Remaniement: L’annonce réitérée de Paul Biya ravive l’attente

À l’occasion de son discours à la jeunesse, ce 10 février, le président de la République a de nouveau annoncé la formation « très attendue » du prochain gouvernement, promesse déjà formulée le 31 décembre dernier.

Et si cette fois était la bonne ? À l’occasion de la 60ᵉ édition de la Fête de la jeunesse, placée sous le thème « Jeunesse au cœur des grandes espérances pour un Cameroun uni, stable et prospère », le président de la République a réitéré, ce 10 février, son annonce relative à la formation du prochain gouvernement qui, « je le sais, est très attendue », a-t-il reconnu.

Pourtant, ce n’est pas la première fois que le chef de l’État évoque ce remaniement. Le 31 décembre dernier, dans son traditionnel message à la nation, il avait déjà annoncé la mise en place imminente d’une nouvelle équipe gouvernementale. Une déclaration alors interprétée comme le prélude à un changement rapide, au lendemain de sa réélection et de sa prestation de serment du 6 novembre.

Dans l’esprit de nombreux Camerounais, la formation d’une nouvelle équipe gouvernementale relevait presque de l’évidence dans les jours ayant suivi l’investiture. Beaucoup auraient parié sur une constitution rapide du gouvernement, estimant qu’un nouveau mandat appelle naturellement une nouvelle dynamique, incarnée par une équipe renouvelée ou, à tout le moins, réajustée. D’autant plus que Djibril Cavaye Yeguie, président de l’Assemblée nationale, en remettant le stylo, conformément aux usages, au président nouvellement élu pour un huitième mandat, lors de la prestation de serment, avait déjà mis la pression en indiquant qu’il était temps de remplacer un gouvernement qui avait déjà trop duré.
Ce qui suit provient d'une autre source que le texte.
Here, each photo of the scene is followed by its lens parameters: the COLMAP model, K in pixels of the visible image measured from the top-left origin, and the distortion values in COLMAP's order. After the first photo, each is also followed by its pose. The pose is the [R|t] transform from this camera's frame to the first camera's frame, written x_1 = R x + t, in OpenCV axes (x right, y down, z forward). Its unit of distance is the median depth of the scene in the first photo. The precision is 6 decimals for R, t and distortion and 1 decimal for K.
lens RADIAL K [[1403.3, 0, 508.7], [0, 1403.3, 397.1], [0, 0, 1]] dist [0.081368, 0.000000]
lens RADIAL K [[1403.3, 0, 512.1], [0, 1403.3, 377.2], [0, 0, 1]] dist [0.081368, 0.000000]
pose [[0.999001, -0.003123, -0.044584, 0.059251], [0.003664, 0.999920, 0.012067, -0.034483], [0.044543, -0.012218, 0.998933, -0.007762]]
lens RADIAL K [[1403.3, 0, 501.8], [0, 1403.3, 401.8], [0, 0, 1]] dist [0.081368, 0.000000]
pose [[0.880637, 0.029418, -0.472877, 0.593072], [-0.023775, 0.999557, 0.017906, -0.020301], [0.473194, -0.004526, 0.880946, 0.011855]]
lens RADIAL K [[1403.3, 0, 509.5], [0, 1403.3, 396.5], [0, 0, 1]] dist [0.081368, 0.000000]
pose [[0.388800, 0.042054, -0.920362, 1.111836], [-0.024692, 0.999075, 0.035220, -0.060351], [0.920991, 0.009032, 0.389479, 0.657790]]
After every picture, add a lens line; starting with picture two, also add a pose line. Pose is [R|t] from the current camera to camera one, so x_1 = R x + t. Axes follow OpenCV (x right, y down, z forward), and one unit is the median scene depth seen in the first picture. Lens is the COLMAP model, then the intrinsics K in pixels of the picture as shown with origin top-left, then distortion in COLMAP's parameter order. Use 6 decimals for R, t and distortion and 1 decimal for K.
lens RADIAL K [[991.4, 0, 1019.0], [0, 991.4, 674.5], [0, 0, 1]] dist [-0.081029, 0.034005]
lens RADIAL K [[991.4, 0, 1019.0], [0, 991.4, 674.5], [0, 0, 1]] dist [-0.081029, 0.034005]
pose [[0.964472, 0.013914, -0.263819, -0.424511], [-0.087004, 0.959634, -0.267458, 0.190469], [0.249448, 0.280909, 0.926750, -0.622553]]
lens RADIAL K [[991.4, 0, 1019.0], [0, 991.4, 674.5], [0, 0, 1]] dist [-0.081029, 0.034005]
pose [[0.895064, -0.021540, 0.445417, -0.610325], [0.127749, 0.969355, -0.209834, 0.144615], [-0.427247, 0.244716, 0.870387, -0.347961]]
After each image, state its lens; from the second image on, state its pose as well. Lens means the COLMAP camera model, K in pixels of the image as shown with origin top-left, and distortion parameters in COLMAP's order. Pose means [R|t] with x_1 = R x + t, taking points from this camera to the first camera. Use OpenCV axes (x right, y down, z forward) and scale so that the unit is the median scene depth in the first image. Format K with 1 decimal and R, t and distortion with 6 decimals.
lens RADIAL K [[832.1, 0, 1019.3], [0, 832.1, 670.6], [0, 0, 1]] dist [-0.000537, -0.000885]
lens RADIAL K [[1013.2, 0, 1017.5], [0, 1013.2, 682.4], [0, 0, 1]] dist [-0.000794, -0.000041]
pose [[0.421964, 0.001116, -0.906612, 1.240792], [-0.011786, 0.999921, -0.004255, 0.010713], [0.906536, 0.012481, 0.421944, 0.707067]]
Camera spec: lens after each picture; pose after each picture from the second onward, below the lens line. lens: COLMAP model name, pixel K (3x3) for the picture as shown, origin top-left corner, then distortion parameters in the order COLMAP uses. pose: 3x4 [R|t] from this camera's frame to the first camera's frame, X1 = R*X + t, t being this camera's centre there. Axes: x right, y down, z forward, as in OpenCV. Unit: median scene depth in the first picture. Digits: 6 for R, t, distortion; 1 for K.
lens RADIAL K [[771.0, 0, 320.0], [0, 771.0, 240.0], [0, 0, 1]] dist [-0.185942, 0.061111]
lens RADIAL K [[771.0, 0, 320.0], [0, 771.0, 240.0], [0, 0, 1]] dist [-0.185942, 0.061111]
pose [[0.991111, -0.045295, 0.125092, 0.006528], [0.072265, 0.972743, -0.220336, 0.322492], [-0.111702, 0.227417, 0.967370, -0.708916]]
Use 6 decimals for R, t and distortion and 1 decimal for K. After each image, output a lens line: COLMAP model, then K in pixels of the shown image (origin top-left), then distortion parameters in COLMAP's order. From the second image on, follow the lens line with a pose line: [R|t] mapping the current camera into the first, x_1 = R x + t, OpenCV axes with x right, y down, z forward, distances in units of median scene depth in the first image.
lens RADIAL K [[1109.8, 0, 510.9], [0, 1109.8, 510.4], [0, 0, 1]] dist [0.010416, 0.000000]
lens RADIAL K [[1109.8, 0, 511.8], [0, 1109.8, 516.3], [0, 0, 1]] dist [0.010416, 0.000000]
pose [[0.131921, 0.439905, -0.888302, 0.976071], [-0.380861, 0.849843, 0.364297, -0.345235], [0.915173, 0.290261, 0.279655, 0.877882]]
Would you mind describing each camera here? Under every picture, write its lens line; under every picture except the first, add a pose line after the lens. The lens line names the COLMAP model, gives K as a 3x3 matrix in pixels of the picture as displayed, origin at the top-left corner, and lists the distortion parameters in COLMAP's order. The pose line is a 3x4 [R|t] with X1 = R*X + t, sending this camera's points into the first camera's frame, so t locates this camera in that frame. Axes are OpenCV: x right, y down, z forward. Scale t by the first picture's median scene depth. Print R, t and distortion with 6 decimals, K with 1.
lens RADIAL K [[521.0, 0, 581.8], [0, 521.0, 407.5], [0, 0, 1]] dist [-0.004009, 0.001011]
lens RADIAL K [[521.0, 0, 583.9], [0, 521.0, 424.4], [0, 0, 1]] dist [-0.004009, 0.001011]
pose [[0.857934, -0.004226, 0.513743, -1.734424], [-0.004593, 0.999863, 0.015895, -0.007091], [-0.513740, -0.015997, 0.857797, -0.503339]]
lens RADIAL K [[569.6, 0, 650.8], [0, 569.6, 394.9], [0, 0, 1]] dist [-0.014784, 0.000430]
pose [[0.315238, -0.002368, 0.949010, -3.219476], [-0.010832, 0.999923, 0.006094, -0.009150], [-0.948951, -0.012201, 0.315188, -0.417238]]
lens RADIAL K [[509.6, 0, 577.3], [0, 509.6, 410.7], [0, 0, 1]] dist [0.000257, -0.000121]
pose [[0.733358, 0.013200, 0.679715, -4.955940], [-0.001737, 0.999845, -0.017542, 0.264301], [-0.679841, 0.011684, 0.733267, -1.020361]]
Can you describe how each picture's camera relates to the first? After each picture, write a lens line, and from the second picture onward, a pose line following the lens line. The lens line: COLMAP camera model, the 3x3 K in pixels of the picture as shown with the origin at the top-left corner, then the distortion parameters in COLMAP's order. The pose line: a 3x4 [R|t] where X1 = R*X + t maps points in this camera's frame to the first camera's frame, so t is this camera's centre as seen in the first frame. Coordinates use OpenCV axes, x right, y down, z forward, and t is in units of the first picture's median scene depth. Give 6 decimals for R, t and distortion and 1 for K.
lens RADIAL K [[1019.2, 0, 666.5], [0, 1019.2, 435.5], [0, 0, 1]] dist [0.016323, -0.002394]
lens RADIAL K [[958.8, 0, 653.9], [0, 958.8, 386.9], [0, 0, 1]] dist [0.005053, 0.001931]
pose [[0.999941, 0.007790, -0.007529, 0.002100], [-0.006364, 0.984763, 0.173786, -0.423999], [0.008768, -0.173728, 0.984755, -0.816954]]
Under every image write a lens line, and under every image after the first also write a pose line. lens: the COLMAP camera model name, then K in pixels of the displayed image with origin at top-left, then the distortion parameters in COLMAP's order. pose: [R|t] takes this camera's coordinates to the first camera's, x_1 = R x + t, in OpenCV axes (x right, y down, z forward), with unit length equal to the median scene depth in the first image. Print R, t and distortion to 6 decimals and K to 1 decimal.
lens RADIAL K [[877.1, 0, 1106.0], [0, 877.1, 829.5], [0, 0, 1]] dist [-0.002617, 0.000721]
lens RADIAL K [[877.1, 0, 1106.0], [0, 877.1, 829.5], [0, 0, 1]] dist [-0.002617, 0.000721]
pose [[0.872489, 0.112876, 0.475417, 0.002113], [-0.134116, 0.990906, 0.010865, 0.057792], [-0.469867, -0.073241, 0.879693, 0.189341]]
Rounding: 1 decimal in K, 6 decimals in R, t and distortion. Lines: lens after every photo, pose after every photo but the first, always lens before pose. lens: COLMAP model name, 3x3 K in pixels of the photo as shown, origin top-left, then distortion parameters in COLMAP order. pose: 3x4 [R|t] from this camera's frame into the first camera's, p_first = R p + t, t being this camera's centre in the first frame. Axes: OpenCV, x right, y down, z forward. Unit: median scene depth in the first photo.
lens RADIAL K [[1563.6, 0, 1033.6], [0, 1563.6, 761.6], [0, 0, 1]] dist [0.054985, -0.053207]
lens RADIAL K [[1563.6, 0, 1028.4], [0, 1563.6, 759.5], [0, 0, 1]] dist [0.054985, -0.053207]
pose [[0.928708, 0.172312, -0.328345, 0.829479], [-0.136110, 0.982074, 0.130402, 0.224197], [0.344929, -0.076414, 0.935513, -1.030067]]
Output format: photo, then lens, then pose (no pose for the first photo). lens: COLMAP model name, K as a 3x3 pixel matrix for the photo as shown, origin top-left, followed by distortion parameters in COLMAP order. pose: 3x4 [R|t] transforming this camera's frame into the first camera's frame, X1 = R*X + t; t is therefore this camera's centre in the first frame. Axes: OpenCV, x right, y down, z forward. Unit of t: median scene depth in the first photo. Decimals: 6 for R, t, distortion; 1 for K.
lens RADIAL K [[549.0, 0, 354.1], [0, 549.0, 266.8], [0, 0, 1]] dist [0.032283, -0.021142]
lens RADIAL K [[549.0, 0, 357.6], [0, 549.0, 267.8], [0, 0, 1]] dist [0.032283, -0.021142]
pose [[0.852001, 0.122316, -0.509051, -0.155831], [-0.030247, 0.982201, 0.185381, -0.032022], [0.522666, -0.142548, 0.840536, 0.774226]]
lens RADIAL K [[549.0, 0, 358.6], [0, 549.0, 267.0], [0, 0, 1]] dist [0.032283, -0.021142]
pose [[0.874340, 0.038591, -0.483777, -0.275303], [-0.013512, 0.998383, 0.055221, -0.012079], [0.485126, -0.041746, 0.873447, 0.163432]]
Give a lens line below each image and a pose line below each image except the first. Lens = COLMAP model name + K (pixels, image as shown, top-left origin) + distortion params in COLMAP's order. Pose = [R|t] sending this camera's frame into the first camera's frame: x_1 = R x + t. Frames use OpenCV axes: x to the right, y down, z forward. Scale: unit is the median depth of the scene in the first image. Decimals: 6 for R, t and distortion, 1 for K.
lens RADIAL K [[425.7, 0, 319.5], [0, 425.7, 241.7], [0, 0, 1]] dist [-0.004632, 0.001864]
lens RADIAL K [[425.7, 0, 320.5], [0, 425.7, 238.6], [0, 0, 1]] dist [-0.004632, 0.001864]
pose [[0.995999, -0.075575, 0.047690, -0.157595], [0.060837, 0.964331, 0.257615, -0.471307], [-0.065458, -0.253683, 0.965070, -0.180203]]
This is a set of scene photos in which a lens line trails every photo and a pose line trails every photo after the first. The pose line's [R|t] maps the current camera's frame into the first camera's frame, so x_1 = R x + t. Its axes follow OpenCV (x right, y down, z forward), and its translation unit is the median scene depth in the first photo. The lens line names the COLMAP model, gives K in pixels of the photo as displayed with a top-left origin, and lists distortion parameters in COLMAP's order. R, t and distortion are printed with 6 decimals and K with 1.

La question qui se pose alors est de savoir pourquoi le chef de l’État prend autant de temps pour former un gouvernement, alors que le contexte, marqué par de fortes attentes des populations, ne lui est guère favorable. Comment comprendre qu’un gouvernement jugé incapable de répondre aux aspirations les plus élémentaires des populations, et qui a été sanctionné à travers le score du candidat du Rassemblement démocratique du peuple camerounais (RDPC) lors de la dernière présidentielle, score qui n’avait plus été aussi bas depuis 1992, soit toujours en place, au grand mécontentement d’une partie de l’opinion ?

Certains y voient le signe de consultations approfondies en vue de constituer un gouvernement solide et cohérent. D’autres, plus critiques, évoquent des luttes de clans qui se neutralisent au détriment de l’intérêt du peuple, lequel aspire à voir émerger de nouvelles personnalités capables de répondre à ses préoccupations. Car au-delà des jeux d’appareil, les attentes sont concrètes.

Sur le plan économique, les défis sont nombreux : coût de la vie, emploi des jeunes, soutien aux petites et moyennes entreprises. Sur le plan social, les préoccupations liées à l’éducation, à la santé et à la cohésion nationale restent vives. Pour une partie de l’opinion, la nomination d’un nouveau gouvernement doit donc constituer le point de départ d’un second souffle, en phase avec les promesses de campagne du président Paul Biya.

En attendant « 17 heures » au poste national de la CRTV, le pays demeure suspendu à la publication du décret présidentiel portant remaniement ou réaménagement du gouvernement.